Parkway Limited

Overview
- Service type: Commuter rail
- Status: Discontinued
- Locale: Pennsylvania
- First service: March 3, 1981
- Last service: November 13, 1981
- Former operator(s): Conrail (under contract to PennDOT)

Route
- Termini: Pittsburgh Greensburg
- Stops: 5
- Service frequency: Two daily round-trips on weekdays

Technical
- Track gauge: 4 ft 8+1⁄2 in (1,435 mm)
- Track owner(s): Conrail

= Parkway Limited =

Commuter rail In Pittsburgh, Pennsylvania

The Parkway Limited was a short-lived commuter train operated by Conrail (under contract to PennDOT) between Pittsburgh, Pennsylvania, and Greensburg, Pennsylvania, in 1981. The train was created in response to construction work on the section of Interstate 376 known as Parkway East. The train was funded by $2 million of a $10 million grant from the Federal Highway Administration. It supplemented the PATrain service, which ran slightly to the south.

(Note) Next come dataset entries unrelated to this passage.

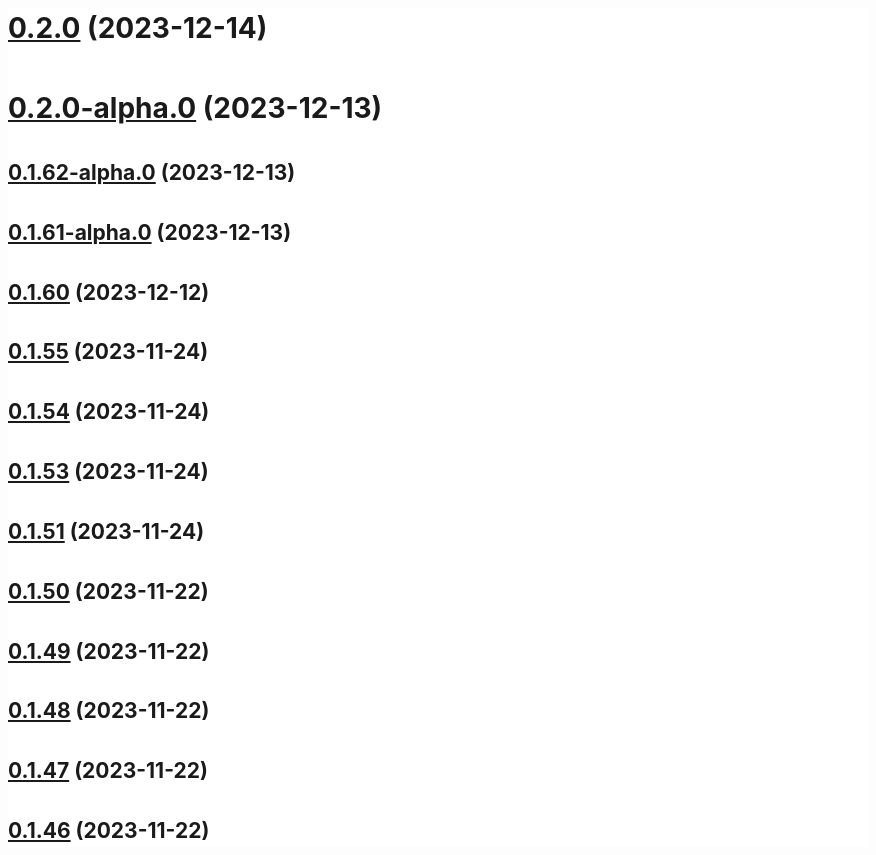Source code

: # [0.2.0](https://github.com/dojoengine/dojo.js/compare/v0.2.0-alpha.0...v0.2.0) (2023-12-14)

# [0.2.0-alpha.0](https://github.com/dojoengine/dojo.js/compare/v0.1.62-alpha.0...v0.2.0-alpha.0) (2023-12-13)

## [0.1.62-alpha.0](https://github.com/dojoengine/dojo.js/compare/v0.1.61-alpha.0...v0.1.62-alpha.0) (2023-12-13)

## [0.1.61-alpha.0](https://github.com/dojoengine/dojo.js/compare/v0.1.60...v0.1.61-alpha.0) (2023-12-13)

## [0.1.60](https://github.com/dojoengine/dojo.js/compare/v0.1.58...v0.1.60) (2023-12-12)

## [0.1.55](https://github.com/dojoengine/dojo.js/compare/v0.1.54...v0.1.55) (2023-11-24)

## [0.1.54](https://github.com/dojoengine/dojo.js/compare/v0.1.53...v0.1.54) (2023-11-24)

## [0.1.53](https://github.com/dojoengine/dojo.js/compare/v0.1.52...v0.1.53) (2023-11-24)

## [0.1.51](https://github.com/dojoengine/dojo.js/compare/v0.1.50...v0.1.51) (2023-11-24)

## [0.1.50](https://github.com/dojoengine/dojo.js/compare/v0.1.49...v0.1.50) (2023-11-22)

## [0.1.49](https://github.com/dojoengine/dojo.js/compare/v0.1.48...v0.1.49) (2023-11-22)

## [0.1.48](https://github.com/dojoengine/dojo.js/compare/v0.1.47...v0.1.48) (2023-11-22)

## [0.1.47](https://github.com/dojoengine/dojo.js/compare/v0.1.46...v0.1.47) (2023-11-22)

## [0.1.46](https://github.com/dojoengine/dojo.js/compare/v0.1.45...v0.1.46) (2023-11-22)
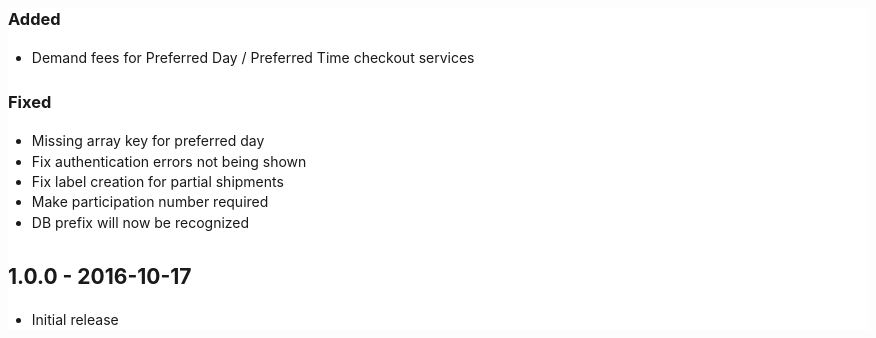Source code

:### Added

- Demand fees for Preferred Day / Preferred Time checkout services

### Fixed

- Missing array key for preferred day
- Fix authentication errors not being shown
- Fix label creation for partial shipments
- Make participation number required
- DB prefix will now be recognized


## 1.0.0 - 2016-10-17

- Initial release
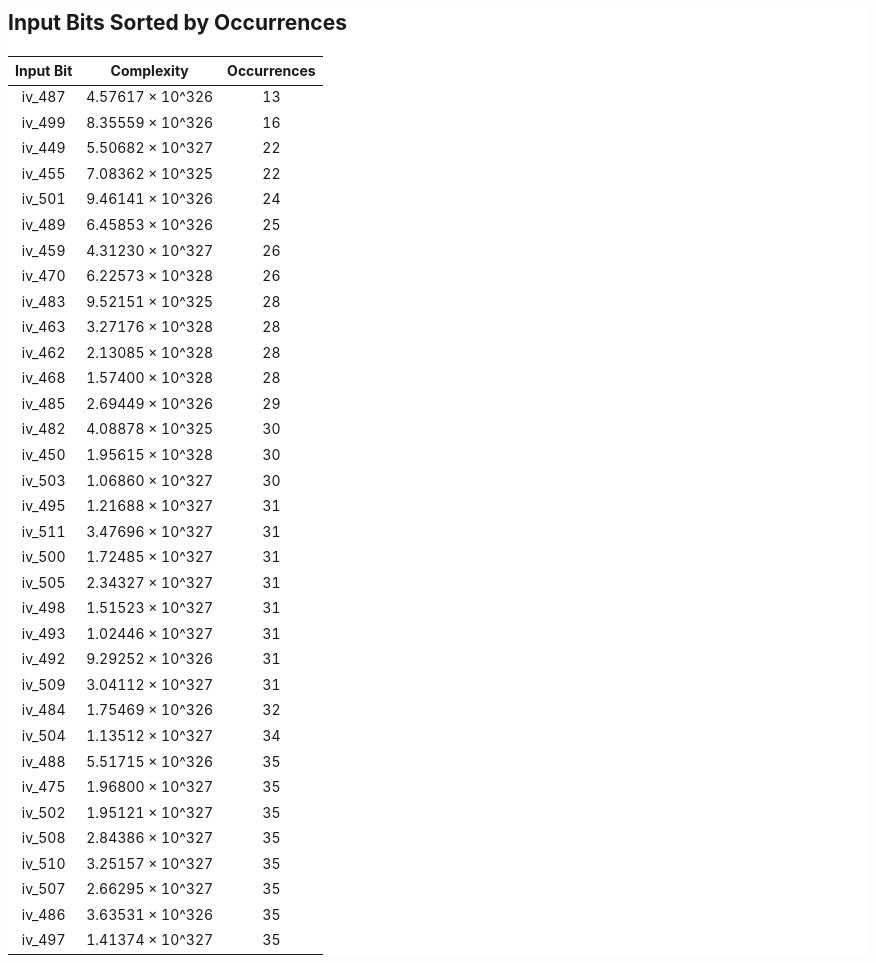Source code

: ## Input Bits Sorted by Occurrences

| Input Bit | Complexity | Occurrences |
|:---------:|:----------:|:-----------:|
| iv_487 | 4.57617 × 10^326 | 13 |
| iv_499 | 8.35559 × 10^326 | 16 |
| iv_449 | 5.50682 × 10^327 | 22 |
| iv_455 | 7.08362 × 10^325 | 22 |
| iv_501 | 9.46141 × 10^326 | 24 |
| iv_489 | 6.45853 × 10^326 | 25 |
| iv_459 | 4.31230 × 10^327 | 26 |
| iv_470 | 6.22573 × 10^328 | 26 |
| iv_483 | 9.52151 × 10^325 | 28 |
| iv_463 | 3.27176 × 10^328 | 28 |
| iv_462 | 2.13085 × 10^328 | 28 |
| iv_468 | 1.57400 × 10^328 | 28 |
| iv_485 | 2.69449 × 10^326 | 29 |
| iv_482 | 4.08878 × 10^325 | 30 |
| iv_450 | 1.95615 × 10^328 | 30 |
| iv_503 | 1.06860 × 10^327 | 30 |
| iv_495 | 1.21688 × 10^327 | 31 |
| iv_511 | 3.47696 × 10^327 | 31 |
| iv_500 | 1.72485 × 10^327 | 31 |
| iv_505 | 2.34327 × 10^327 | 31 |
| iv_498 | 1.51523 × 10^327 | 31 |
| iv_493 | 1.02446 × 10^327 | 31 |
| iv_492 | 9.29252 × 10^326 | 31 |
| iv_509 | 3.04112 × 10^327 | 31 |
| iv_484 | 1.75469 × 10^326 | 32 |
| iv_504 | 1.13512 × 10^327 | 34 |
| iv_488 | 5.51715 × 10^326 | 35 |
| iv_475 | 1.96800 × 10^327 | 35 |
| iv_502 | 1.95121 × 10^327 | 35 |
| iv_508 | 2.84386 × 10^327 | 35 |
| iv_510 | 3.25157 × 10^327 | 35 |
| iv_507 | 2.66295 × 10^327 | 35 |
| iv_486 | 3.63531 × 10^326 | 35 |
| iv_497 | 1.41374 × 10^327 | 35 |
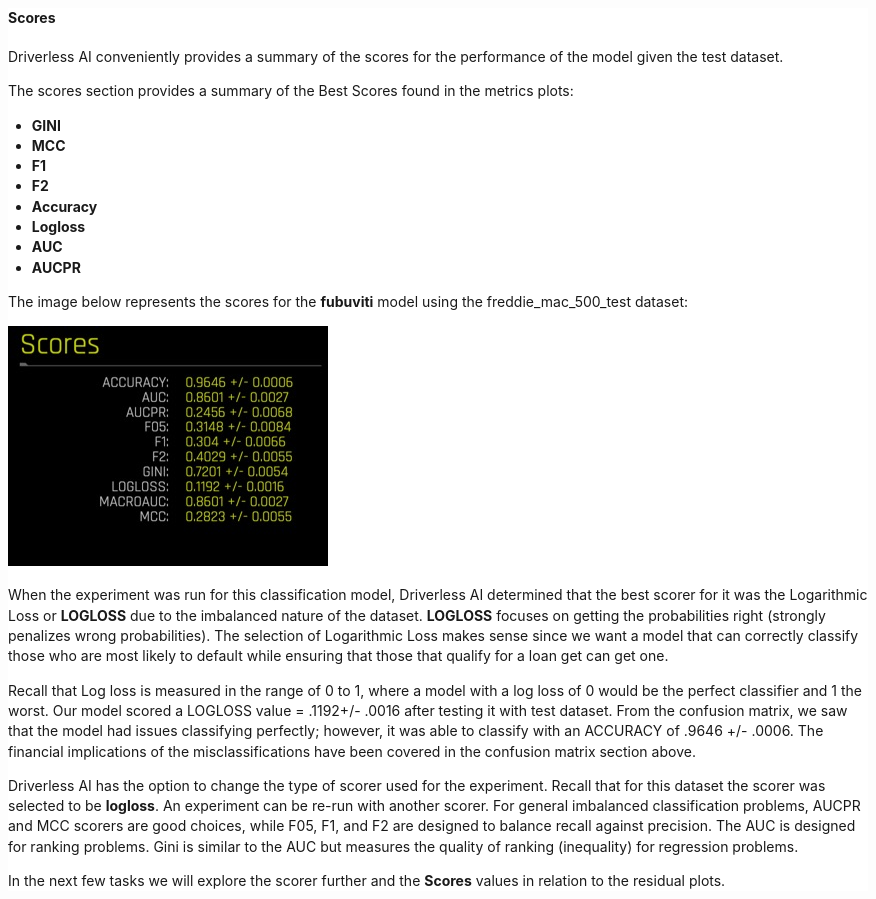 #### Scores 
Driverless AI conveniently provides a summary of the scores for the performance of the model given the test dataset.

The scores section provides a summary of the Best Scores found in the metrics plots:
- **GINI**
- **MCC**
- **F1**
- **F2**
- **Accuracy**
- **Logloss**
- **AUC**
- **AUCPR**

The image below represents the scores for the **fubuviti** model using the freddie_mac_500_test dataset:


![diagnostics-scores](assets/diagnostics-scores.jpg)

When the experiment was run for this classification model, Driverless AI determined that the best scorer for it was the Logarithmic Loss or **LOGLOSS** due to the imbalanced nature of the dataset. **LOGLOSS** focuses on getting the probabilities right (strongly penalizes wrong probabilities). The selection of Logarithmic Loss makes sense since we want a model that can correctly classify those who are most likely to default while ensuring that those that qualify for a loan get can get one.

Recall that Log loss is measured in the range of 0 to 1, where a model with a log loss of 0 would be the perfect classifier and 1 the worst. Our model  scored  a LOGLOSS value = .1192+/- .0016 after testing it with test dataset. From the confusion matrix, we saw that the model had issues classifying perfectly; however, it was able to classify with an ACCURACY of .9646 +/- .0006. The financial implications of the misclassifications have been covered in the confusion matrix section above.

Driverless AI has the option to change the type of scorer used for the experiment. Recall that for this dataset the scorer was selected to be **logloss**. An experiment can be re-run with another scorer. For general imbalanced classification problems, AUCPR and MCC scorers are good choices, while F05, F1, and F2 are designed to balance recall against precision.
The AUC is designed for ranking problems. Gini is similar to the AUC but measures the quality of ranking (inequality) for regression problems. 

In the next few tasks we will explore the scorer further and the **Scores** values in relation to the residual plots.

The service had two departures daily in each direction: early morning inbound runs from Greensburg and Pitcairn, with corresponding outbound returns in the late afternoon. The trains used Penn Station in downtown Pittsburgh, becoming the first commuter rail service there since 1964.

==Equipment==
To operate the service, PennDOT acquired ten refurbished coaches from Amtrak, the national passenger railroad operator. Amtrak itself had acquired the ten coaches in 1971 when it took over most private-sector long-haul passenger services. The ten coaches had been built by Budd and Pullman-Standard between 1940 and 1954. Amtrak declared the cars surplus after it switched from steam heating to head end power.

==History==
Commuter service once operated on the line between Pittsburgh and Derry, discontinued in 1964

The service began running on March 3, 1981. Initial patronage was good, with the first trains standing-room only, but by summer ridership had dwindled. The second inbound trip from Pitcairn, which carried at times as few as five passengers, was dropped. To compensate, Amtrak began stopping the Fort Pitt (Pittsburgh–Altoona) at Pitcairn. (The Fort Pitt already stopped at Greensburg.) Service at Manor was discontinued in favor of Irwin, 2.4 mi closer to Pittsburgh. In addition, a move to mainline trackage in Westmoreland County shaved 12 minutes off the schedule.

PennDOT canceled the train in November, citing insufficient ridership. From a high of 600 at the train's launch, daily ridership had dropped below 200. The East Busway opened in 1983 over part of the Parkway Limiteds route.